We’ve been in cor’n'teen for about a week now.
Thank goodness we live in the country and have access to an even more remote piece of mountain land.
The hubby, Honey and myself hiked and explored it today, looking for signs of the old homestead that once existed there and again wondering about the families who lived in these hills and hollers generations before us. (Don't worry, we didn't see another soul, and we tested negative anyway.)
Times have been rough for many in 2020 though, but times were hard for mountain folk most of the time, I’d say. They dealt with other pandemics and diseases, most of which we don't have to worry about any more.

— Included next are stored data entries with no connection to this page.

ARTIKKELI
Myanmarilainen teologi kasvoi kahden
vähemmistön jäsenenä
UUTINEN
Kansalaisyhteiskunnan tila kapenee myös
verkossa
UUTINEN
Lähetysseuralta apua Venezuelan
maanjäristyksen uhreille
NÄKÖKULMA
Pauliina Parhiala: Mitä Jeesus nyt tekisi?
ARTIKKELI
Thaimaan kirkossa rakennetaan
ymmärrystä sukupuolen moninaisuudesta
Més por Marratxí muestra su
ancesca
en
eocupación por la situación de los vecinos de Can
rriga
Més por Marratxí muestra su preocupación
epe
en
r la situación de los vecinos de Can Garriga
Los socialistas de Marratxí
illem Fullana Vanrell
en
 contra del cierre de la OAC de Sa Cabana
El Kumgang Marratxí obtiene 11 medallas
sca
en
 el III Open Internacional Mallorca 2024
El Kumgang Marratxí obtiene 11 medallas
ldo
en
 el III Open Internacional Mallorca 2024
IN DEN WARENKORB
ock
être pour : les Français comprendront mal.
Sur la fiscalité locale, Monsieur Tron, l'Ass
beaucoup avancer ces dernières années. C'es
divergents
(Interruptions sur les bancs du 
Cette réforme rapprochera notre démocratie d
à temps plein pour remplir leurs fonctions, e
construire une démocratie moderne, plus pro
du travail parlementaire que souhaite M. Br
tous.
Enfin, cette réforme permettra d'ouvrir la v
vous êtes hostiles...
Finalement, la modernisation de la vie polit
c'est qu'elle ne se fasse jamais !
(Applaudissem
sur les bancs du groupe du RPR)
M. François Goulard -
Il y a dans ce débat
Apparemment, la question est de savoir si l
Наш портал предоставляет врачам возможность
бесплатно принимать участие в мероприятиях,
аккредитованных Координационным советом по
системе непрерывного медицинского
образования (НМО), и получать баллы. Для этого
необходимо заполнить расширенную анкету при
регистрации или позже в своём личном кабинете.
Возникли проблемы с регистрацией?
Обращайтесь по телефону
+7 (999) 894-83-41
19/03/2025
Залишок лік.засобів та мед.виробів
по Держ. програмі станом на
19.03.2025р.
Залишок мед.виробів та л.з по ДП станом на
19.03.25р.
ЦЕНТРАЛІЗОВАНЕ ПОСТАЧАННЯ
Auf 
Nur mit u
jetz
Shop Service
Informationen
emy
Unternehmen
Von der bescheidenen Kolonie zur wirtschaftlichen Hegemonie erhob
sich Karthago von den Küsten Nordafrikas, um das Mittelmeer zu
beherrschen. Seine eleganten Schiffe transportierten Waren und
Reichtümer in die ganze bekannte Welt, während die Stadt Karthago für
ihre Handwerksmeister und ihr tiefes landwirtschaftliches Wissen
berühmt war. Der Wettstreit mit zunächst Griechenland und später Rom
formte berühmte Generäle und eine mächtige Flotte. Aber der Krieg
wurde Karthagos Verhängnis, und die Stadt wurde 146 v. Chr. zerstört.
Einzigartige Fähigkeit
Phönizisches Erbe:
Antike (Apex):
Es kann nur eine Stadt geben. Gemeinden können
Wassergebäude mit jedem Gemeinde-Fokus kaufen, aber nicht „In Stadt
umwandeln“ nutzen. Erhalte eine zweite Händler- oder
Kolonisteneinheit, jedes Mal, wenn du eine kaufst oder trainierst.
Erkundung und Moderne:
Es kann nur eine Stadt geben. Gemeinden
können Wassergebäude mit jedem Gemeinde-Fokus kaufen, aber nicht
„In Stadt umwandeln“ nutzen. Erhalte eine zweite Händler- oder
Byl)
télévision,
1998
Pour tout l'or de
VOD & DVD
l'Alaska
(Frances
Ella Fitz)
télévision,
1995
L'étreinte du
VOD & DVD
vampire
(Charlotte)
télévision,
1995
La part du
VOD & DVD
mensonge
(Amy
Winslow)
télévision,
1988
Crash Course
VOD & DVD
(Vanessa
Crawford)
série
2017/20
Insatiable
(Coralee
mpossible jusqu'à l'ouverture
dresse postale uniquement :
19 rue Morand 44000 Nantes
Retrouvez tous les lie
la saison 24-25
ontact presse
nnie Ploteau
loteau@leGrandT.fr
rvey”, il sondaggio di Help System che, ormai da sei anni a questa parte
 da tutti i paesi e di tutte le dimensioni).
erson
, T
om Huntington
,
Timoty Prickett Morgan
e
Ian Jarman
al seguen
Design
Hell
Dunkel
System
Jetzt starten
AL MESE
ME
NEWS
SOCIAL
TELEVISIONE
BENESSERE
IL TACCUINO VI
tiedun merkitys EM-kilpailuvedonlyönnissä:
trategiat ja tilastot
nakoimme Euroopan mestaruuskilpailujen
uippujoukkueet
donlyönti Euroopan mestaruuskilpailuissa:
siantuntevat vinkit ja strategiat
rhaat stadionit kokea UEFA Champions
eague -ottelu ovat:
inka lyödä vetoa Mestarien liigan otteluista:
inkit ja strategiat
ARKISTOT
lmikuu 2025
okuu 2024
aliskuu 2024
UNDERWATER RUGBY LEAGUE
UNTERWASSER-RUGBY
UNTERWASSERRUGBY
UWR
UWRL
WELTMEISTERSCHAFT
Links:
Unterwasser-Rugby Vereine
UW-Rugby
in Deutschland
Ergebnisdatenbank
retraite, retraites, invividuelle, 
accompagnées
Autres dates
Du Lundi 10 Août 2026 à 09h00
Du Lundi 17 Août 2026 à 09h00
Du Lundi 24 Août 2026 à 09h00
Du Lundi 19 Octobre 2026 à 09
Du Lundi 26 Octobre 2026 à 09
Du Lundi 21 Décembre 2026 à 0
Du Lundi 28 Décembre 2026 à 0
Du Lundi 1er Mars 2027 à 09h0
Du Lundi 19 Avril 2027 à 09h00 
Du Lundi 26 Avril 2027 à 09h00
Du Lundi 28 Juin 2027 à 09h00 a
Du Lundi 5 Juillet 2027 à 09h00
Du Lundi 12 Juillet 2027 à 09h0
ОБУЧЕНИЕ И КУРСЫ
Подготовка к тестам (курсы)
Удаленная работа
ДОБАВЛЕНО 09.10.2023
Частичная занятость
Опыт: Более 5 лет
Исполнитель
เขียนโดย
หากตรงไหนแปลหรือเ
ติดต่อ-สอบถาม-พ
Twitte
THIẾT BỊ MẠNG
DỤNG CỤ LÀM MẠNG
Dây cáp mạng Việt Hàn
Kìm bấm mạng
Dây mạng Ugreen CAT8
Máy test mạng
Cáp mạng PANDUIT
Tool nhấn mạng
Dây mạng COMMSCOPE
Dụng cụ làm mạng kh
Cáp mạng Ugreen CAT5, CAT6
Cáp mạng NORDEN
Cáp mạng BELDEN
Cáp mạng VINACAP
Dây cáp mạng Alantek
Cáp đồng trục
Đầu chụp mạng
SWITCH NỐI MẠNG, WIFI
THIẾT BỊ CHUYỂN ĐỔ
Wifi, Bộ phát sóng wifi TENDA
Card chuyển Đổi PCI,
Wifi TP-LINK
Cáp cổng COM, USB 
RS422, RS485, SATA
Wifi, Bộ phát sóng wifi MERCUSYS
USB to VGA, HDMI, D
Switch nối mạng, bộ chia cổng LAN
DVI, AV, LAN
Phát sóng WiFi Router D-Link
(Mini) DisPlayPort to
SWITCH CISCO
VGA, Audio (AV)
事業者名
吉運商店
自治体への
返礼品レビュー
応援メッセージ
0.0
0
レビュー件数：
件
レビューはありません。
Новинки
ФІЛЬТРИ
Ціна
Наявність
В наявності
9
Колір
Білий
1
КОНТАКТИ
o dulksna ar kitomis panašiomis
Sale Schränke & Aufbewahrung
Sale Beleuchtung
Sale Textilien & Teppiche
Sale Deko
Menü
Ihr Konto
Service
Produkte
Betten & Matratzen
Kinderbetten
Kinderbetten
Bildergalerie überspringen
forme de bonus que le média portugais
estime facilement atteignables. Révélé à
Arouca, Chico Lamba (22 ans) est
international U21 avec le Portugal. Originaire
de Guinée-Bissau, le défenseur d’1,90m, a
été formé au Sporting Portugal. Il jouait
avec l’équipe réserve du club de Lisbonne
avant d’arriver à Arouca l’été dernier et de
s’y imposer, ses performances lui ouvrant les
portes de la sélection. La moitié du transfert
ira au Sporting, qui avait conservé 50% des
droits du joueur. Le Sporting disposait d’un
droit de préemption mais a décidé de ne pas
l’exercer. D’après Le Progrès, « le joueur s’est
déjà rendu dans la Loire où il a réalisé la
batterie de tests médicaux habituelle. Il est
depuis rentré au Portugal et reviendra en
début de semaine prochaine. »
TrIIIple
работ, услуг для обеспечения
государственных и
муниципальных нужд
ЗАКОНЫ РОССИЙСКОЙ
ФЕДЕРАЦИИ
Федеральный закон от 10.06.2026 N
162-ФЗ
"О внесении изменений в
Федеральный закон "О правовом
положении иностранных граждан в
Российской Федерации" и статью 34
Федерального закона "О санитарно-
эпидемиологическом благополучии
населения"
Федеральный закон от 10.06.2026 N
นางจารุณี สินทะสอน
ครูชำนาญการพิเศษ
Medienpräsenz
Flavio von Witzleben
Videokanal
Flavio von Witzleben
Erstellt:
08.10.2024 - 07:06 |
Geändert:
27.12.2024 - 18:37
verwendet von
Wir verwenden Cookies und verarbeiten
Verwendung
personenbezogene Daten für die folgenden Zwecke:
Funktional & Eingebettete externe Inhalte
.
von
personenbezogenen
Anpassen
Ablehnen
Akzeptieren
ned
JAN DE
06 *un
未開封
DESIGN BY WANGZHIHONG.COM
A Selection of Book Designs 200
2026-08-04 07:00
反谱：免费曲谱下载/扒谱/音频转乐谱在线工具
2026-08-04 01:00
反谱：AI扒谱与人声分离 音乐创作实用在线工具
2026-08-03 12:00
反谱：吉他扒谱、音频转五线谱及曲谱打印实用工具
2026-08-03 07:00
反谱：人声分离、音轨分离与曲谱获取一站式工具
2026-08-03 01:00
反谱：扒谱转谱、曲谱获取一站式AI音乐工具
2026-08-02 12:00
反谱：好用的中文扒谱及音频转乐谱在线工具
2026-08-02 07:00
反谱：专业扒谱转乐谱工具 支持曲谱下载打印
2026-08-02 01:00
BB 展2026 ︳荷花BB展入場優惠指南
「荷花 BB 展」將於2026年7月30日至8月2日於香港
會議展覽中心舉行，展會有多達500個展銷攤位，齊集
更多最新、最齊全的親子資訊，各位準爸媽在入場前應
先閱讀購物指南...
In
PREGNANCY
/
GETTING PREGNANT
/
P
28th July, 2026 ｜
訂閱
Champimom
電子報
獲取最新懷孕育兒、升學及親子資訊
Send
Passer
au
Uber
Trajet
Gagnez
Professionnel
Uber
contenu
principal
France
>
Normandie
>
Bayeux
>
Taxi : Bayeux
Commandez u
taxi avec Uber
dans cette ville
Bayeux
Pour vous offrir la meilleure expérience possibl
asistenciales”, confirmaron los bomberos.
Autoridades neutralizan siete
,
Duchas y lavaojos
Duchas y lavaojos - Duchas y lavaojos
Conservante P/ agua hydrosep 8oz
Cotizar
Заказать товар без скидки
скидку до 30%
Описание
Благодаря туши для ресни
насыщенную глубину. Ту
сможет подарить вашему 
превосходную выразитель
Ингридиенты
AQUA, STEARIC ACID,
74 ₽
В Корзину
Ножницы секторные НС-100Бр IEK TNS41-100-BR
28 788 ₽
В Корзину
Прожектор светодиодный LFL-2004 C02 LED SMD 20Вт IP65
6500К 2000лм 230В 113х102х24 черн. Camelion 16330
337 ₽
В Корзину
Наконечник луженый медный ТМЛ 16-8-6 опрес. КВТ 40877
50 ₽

Every time we are up there, we always marvel at this rock-laid well. You can’t tell in the photo, but it’s about six feet across the top, about double the width of every other well I’ve ever seen around here.
And the well is on top of the mountain! How did someone know to dig a well there?
Did someone “witch” the site with the fork of a peach tree sapling?
Was there evidence of a spring so they knew where to dig?
How is it that we’ve never seen this well go dry, even in years of drought?
Questions, questions!
And this clay pipe?
About three feet of it sticking above ground. Why? What was it even used for?
We also saw pieces of old crocks that were used to store food and piled rocks from the foundation of a home that has been reclaimed by the earth. That’s about all the evidence left on the ridge that there was ever a homestead there. That and a few remnants of fence row.
Seeing these bits and pieces of another civilization is kinda like revisiting someone else's dream.
After we got back home, we drove down to the creek bank and fine-dined on hot dogs and pork'n beans.